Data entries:

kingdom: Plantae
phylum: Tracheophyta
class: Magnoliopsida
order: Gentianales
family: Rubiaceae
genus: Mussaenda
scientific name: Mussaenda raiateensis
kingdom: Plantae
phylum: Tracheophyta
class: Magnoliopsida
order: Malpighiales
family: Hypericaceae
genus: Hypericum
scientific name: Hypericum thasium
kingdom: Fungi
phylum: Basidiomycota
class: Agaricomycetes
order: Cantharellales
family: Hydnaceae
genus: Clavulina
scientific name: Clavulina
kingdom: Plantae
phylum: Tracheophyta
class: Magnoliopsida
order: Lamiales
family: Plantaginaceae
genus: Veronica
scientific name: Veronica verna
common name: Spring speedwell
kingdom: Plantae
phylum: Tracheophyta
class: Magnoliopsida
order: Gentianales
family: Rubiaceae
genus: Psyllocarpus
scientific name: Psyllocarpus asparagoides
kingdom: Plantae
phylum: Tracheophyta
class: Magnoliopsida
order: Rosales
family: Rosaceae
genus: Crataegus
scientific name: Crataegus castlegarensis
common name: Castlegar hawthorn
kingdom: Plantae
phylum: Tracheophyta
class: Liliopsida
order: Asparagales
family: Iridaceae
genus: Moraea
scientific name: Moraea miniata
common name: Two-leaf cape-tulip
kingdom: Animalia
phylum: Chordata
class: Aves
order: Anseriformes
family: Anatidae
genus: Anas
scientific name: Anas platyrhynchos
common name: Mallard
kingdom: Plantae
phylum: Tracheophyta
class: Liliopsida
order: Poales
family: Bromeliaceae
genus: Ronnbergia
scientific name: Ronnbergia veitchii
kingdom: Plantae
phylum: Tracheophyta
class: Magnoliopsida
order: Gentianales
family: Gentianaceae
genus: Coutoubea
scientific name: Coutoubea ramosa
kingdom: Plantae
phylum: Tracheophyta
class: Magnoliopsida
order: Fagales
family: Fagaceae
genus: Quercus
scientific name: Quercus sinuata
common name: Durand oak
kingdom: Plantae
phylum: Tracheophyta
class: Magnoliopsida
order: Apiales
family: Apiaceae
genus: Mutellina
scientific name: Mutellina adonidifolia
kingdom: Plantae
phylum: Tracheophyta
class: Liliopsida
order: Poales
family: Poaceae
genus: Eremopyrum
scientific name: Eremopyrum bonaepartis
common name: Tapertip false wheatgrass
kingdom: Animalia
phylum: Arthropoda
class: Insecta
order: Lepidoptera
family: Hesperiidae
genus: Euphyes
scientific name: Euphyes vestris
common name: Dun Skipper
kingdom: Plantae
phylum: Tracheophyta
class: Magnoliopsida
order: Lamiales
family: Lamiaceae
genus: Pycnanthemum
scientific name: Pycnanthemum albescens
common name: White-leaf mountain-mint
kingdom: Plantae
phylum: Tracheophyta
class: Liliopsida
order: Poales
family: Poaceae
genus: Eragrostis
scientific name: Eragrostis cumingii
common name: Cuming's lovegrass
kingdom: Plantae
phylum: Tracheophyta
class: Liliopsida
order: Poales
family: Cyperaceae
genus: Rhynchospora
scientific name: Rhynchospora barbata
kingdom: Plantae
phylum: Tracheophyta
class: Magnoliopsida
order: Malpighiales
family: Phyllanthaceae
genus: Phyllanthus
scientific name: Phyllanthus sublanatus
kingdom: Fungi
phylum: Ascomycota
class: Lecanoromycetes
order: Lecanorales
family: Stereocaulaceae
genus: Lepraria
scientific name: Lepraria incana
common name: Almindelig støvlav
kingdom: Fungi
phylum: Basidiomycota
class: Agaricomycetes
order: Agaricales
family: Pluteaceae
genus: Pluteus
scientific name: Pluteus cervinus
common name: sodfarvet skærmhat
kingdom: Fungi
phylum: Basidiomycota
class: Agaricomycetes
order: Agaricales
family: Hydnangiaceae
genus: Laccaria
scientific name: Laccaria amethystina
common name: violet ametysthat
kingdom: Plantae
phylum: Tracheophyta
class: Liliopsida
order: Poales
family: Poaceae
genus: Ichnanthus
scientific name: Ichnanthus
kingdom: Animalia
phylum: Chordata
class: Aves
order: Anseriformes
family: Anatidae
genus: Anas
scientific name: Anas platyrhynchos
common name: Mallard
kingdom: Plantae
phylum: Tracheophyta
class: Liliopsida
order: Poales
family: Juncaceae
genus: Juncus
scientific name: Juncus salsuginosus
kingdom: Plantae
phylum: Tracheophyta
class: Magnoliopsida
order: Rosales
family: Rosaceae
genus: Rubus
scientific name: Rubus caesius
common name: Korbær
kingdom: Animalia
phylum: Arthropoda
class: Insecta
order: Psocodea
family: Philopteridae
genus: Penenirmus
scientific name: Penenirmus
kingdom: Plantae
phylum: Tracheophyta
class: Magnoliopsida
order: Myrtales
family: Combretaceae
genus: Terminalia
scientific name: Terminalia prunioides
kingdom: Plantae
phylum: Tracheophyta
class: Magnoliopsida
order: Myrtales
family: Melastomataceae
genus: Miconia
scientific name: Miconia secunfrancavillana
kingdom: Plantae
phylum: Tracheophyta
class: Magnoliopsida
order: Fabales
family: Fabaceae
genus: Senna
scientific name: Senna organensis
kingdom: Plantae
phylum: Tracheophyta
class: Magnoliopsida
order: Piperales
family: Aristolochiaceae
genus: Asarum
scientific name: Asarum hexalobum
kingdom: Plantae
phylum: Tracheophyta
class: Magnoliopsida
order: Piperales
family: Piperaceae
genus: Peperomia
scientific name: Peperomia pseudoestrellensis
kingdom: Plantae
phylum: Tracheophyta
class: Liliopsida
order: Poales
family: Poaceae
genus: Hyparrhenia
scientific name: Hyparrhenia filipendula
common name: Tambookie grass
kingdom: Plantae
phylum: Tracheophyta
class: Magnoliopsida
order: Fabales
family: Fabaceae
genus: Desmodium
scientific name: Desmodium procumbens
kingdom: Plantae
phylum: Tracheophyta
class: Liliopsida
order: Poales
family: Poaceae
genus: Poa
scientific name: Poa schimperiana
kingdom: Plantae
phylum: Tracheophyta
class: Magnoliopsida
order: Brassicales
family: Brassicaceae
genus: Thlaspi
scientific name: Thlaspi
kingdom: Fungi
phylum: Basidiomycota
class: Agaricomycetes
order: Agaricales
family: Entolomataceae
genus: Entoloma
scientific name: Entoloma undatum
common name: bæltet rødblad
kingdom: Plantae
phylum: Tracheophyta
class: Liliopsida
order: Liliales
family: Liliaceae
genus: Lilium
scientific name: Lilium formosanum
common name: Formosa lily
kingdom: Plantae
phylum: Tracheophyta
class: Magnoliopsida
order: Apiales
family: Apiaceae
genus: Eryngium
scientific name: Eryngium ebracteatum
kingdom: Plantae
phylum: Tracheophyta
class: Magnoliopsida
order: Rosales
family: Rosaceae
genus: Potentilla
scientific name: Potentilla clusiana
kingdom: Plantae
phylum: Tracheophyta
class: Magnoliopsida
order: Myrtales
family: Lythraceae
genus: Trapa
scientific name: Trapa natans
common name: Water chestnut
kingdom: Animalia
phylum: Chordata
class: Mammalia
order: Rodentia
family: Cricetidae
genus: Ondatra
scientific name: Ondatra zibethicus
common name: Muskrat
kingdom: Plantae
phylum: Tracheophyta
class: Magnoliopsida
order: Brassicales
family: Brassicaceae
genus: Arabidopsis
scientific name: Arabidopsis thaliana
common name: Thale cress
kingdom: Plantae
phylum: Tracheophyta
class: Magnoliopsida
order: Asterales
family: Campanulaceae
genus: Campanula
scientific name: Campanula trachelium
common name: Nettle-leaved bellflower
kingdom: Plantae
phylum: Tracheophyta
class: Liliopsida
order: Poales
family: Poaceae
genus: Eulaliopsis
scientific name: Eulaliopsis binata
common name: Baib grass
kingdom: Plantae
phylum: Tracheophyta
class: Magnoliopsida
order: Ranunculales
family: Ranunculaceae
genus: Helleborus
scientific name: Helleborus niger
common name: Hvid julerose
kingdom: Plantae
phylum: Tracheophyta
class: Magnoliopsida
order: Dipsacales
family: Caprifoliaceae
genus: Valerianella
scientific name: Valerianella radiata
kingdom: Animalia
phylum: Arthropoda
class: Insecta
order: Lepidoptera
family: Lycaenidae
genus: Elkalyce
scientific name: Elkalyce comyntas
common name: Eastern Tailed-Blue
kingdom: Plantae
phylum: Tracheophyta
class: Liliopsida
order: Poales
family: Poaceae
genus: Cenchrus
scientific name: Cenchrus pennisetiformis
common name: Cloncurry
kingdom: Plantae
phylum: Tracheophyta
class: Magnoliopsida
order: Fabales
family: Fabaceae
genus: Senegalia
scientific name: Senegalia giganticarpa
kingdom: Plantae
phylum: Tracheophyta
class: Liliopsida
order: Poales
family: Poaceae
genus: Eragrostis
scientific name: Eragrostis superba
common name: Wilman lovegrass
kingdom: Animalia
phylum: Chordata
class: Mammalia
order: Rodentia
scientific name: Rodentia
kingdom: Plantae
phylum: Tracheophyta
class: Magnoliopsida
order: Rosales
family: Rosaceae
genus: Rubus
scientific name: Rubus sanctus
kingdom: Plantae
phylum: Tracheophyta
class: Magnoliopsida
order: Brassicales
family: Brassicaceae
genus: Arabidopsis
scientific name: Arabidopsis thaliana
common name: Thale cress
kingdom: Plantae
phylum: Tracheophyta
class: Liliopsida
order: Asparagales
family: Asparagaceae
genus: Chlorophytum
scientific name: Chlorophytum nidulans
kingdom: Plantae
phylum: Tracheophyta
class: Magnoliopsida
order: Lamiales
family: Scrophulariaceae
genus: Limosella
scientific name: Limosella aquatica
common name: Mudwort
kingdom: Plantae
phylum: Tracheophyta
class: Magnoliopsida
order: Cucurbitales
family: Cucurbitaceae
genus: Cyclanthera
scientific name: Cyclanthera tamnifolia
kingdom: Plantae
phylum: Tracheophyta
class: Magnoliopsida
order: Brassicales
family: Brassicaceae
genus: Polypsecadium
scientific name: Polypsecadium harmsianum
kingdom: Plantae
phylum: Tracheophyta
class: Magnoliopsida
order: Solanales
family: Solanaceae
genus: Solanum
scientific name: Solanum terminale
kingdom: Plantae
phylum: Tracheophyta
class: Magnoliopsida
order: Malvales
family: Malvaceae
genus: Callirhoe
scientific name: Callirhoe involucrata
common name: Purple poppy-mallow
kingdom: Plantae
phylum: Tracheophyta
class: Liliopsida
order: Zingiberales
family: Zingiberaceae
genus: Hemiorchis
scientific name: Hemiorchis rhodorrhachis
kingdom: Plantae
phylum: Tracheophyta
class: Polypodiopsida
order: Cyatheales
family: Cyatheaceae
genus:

The exercise :: Copy out the part of the entries that opens with the line containing "scientific name: Clavulina" and closes with the line containing "common name: Tapertip false wheatgrass", changing every "common name" to "vernacular name" and leaving all else as it is.

Exercise answer ::
scientific name: Clavulina
kingdom: Plantae
phylum: Tracheophyta
class: Magnoliopsida
order: Lamiales
family: Plantaginaceae
genus: Veronica
scientific name: Veronica verna
vernacular name: Spring speedwell
kingdom: Plantae
phylum: Tracheophyta
class: Magnoliopsida
order: Gentianales
family: Rubiaceae
genus: Psyllocarpus
scientific name: Psyllocarpus asparagoides
kingdom: Plantae
phylum: Tracheophyta
class: Magnoliopsida
order: Rosales
family: Rosaceae
genus: Crataegus
scientific name: Crataegus castlegarensis
vernacular name: Castlegar hawthorn
kingdom: Plantae
phylum: Tracheophyta
class: Liliopsida
order: Asparagales
family: Iridaceae
genus: Moraea
scientific name: Moraea miniata
vernacular name: Two-leaf cape-tulip
kingdom: Animalia
phylum: Chordata
class: Aves
order: Anseriformes
family: Anatidae
genus: Anas
scientific name: Anas platyrhynchos
vernacular name: Mallard
kingdom: Plantae
phylum: Tracheophyta
class: Liliopsida
order: Poales
family: Bromeliaceae
genus: Ronnbergia
scientific name: Ronnbergia veitchii
kingdom: Plantae
phylum: Tracheophyta
class: Magnoliopsida
order: Gentianales
family: Gentianaceae
genus: Coutoubea
scientific name: Coutoubea ramosa
kingdom: Plantae
phylum: Tracheophyta
class: Magnoliopsida
order: Fagales
family: Fagaceae
genus: Quercus
scientific name: Quercus sinuata
vernacular name: Durand oak
kingdom: Plantae
phylum: Tracheophyta
class: Magnoliopsida
order: Apiales
family: Apiaceae
genus: Mutellina
scientific name: Mutellina adonidifolia
kingdom: Plantae
phylum: Tracheophyta
class: Liliopsida
order: Poales
family: Poaceae
genus: Eremopyrum
scientific name: Eremopyrum bonaepartis
vernacular name: Tapertip false wheatgrass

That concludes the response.